MOOCs and business models in higher education

A great post from @audreywatters here on the education technology start-up ecosystem. This includes asking what the impact of Venture Cap maybe which is something that makes academics (at least in the UK feel uncomfortable about. Indeed, one argument for the development of the OU’s Futurelearn platform – however, this is still operated as a separate company majority owned by the OU.

Also, worth noting the following quote:

Can we (please!) foster a resurgence of open source in education? This isn’t simply about schools running their own Linux servers either (although I wouldn’t mind that). It’s about supporting open source development — community development, capacity building, technology tinkering, bug fixing, and most importantly perhaps, transparency. Can education startups be leaders in developing and supporting openly licensed materials (code and content), helping wrest education free from the control of proprietary businesses?

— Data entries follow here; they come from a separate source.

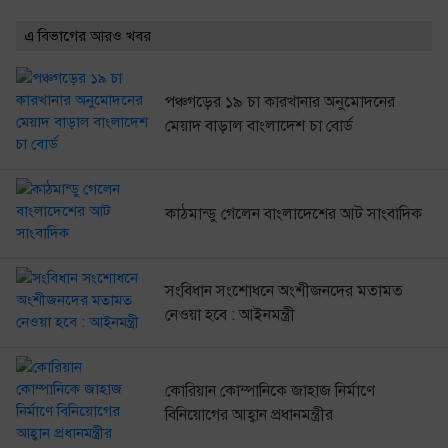
এ বিভাগের আরও খবর
পঞ্চগড়ের ১৯ চা কারখানার অনুমোদনের
মেয়াদ বাড়াল বাংলাদেশ চা বোর্ড
কাঠমান্ডু গেলেন বাংলাদেশের আট সাংবাদিক
সংবিধান সংশোধনে অংশীজনদের মতামত
নেওয়া হবে : আইনমন্ত্রী
কোরিয়ান কোম্পানিকে জাহাজ নির্মাণে
বিনিয়োগের আহ্বান প্রধানমন্ত্রীর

Which was shortly followed by the announcement that edX was releasing its MOOC software as open source.

While these developments are taking in place in a context, at least in the UK, of longer-term declining funding for higher education and the response of the sector in reducing its major cost component, people:

made good efficiency savings during the year. The most significant of these savings related to staff costs, which fell in real terms for a second consecutive year in 2011-12

So, one key question on the future of higher education is whether the prominence of MOOCs is leading to the university as an aggregator, mediating the content and technologies of an ecology of academic and technology and content firms – the university as commissioning agency?